I don’t expect them to have memorized Beowulf or Paradise Lost. I don’t expect them to remember every description of the characters in Gulliver’s Travels. But I do expect them to have a general grasp of the work (both for the test and afterwards) and to be able to find the more specific information (either in their notes for the test, or on the internet throughout their life).

In addition, for the final, I ask the students to create questions based on the information we have covered in the course. I usually use at least two of those and if they come up with a question I was already planning on, I let them know that as well. …In a class with twenty questions, I will say, “Four of these will be on the test.
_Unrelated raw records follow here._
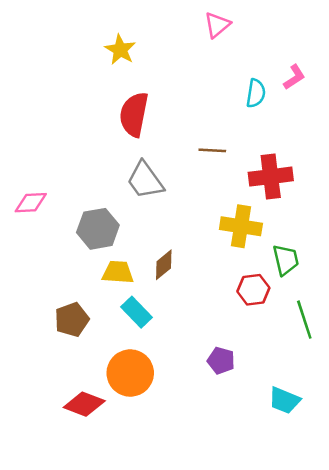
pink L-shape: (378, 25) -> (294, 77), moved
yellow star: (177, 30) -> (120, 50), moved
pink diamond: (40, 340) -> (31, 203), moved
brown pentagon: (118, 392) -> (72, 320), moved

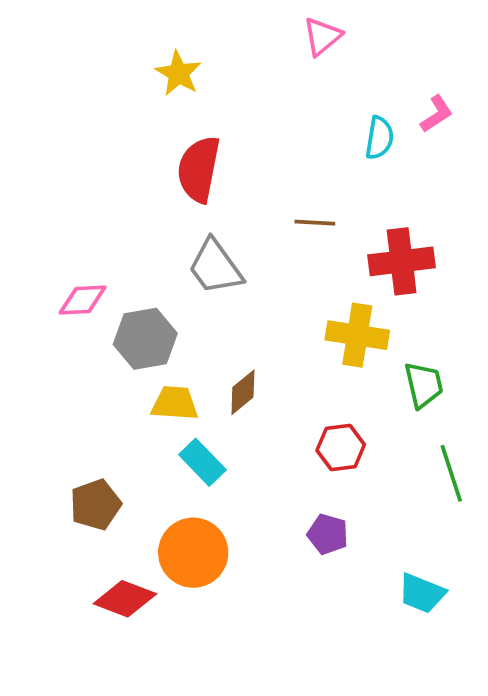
pink diamond: (31, 203) -> (83, 300), moved
red hexagon: (253, 290) -> (341, 448), moved
brown pentagon: (72, 320) -> (95, 505), moved

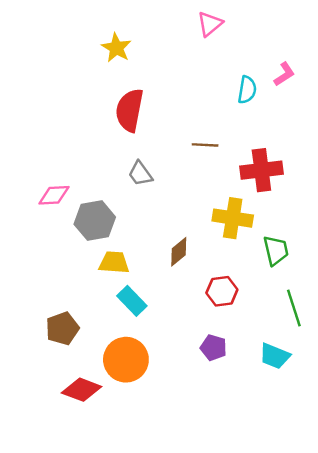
gray trapezoid: (215, 267) -> (140, 174), size x0.7
brown diamond: (243, 392) -> (179, 252), moved
cyan trapezoid: (422, 593) -> (275, 356), moved

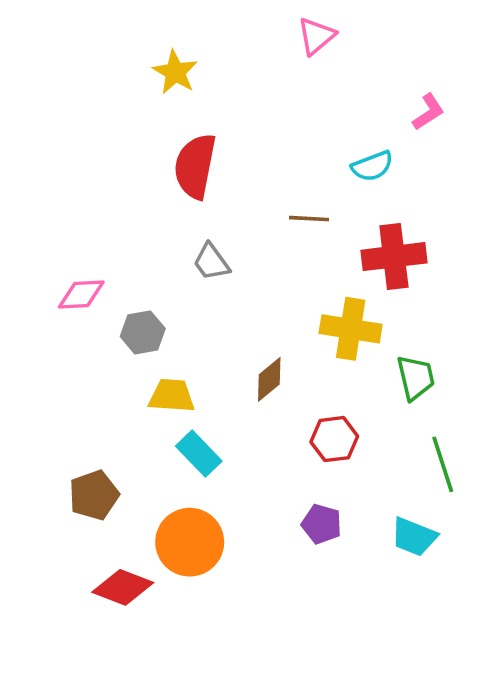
cyan semicircle: (247, 90) -> (372, 166), moved, turned 60
gray hexagon: (95, 221) -> (143, 332), size x0.7

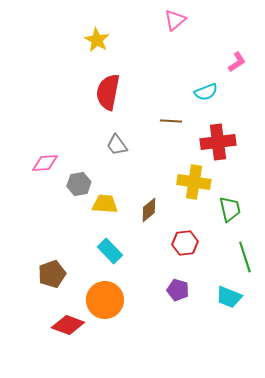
yellow trapezoid: (172, 396) -> (105, 204), moved

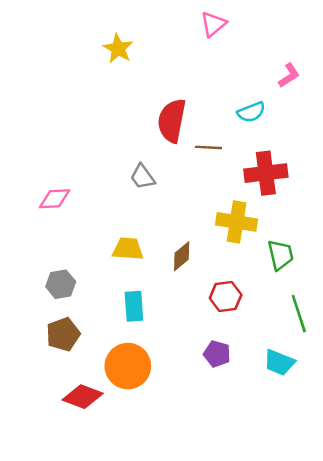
red semicircle: (108, 92) -> (172, 121), moved
gray hexagon: (79, 184) -> (61, 284), moved
cyan rectangle: (110, 251) -> (134, 306), turned 40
Two of them were already on the test and two of them have been chosen from your suggestions.” I do not, though, tell them which those are.

This was an answer I gave to a related question before we had really read about or talked about assessment.

I still like my final; I’m just no longer sure that it is testing what it ought to be testing.

6. How do you feel about “high stakes” end of course tests?

Because of my experience with the history course, I do not like them.

Because of my experience with the Regents finals in New York high schools, I love them.

I think that the concept of teaching to the test is mostly, though not entirely, a function of the accountability process put into place in our K-12 system. Most people who teach to the test in this environment are doing so with the expectation of teaching their students the fundamental knowledge which is necessary for them to pass on to their next stage of learning.

Sometimes this is essential and useful. What if there were no understanding of end outcomes for a course/class/year/school? Then each one would be different and a student from one would not have learned or even studied the same things that a student from another did. We would not have anything like a basic level that could be assumed within education.

And this can be useful for a teacher as well. I went to high school in New York, where every student in a course must take the statewide final exam in their course. It did several things for the teachers.

First, it removed the onus of “it was too hard for X” because it is a statewide requirement that you know how to prove that a line has 180 degrees (or whatever).

Second, the final was useful because it gave the teachers a clear set of objectives to be aiming for. World history wasn’t just supposed to talk about the history of a single country outside of the US, but was supposed to cover art and architecture and politics throughout world cultures. European history wasn’t just modern or early, but covered everything from the Etruscans forward.

Third, it allowed teachers a bit of flexibility in grading. This was not mandated (like it presently is in Dallas or Pittsburgh), but a student not doing well in a course, but TRYING, could be given a low passing grade with the clear understanding that the student would not pass the course if they could not pass the final. That was a statewide requirement. So a teacher could reward effort of a student without doing social promotion or effort promotion for the entire course.

7. Do you feel there is a conscious effort to tie assessments to objectives?

You know, I do. Even after having reviewed my final for Brit Lit and having found it wanting, I still think so.

I wrote the Brit Lit final based on what I wanted.

I wanted the students to read and remember the works. I wanted them to take notes. I wanted them to know the different types of literature we covered.

All that is basic learning that doesn’t always happen in a classroom. So it is what I was testing for.

However, the learning outcomes from the syllabus, as given by the department, don’t ask for knowledge level information.

8. Do you have an thoughts on course and instructor assessments?

Of course.

I like them all right, even though the people who write the most are usually the ones who are the most unhappy.

9. How can informal assessments inform our teaching?

As described by the class facilitator, not through much. I did give a quiz over a lecture to see if they were listening. (I don’t know if they were. I haven’t yet taken the time to grade it.)

I would love to hear what you would answer to some or all of these questions. Which ones struck the strongest chord with you?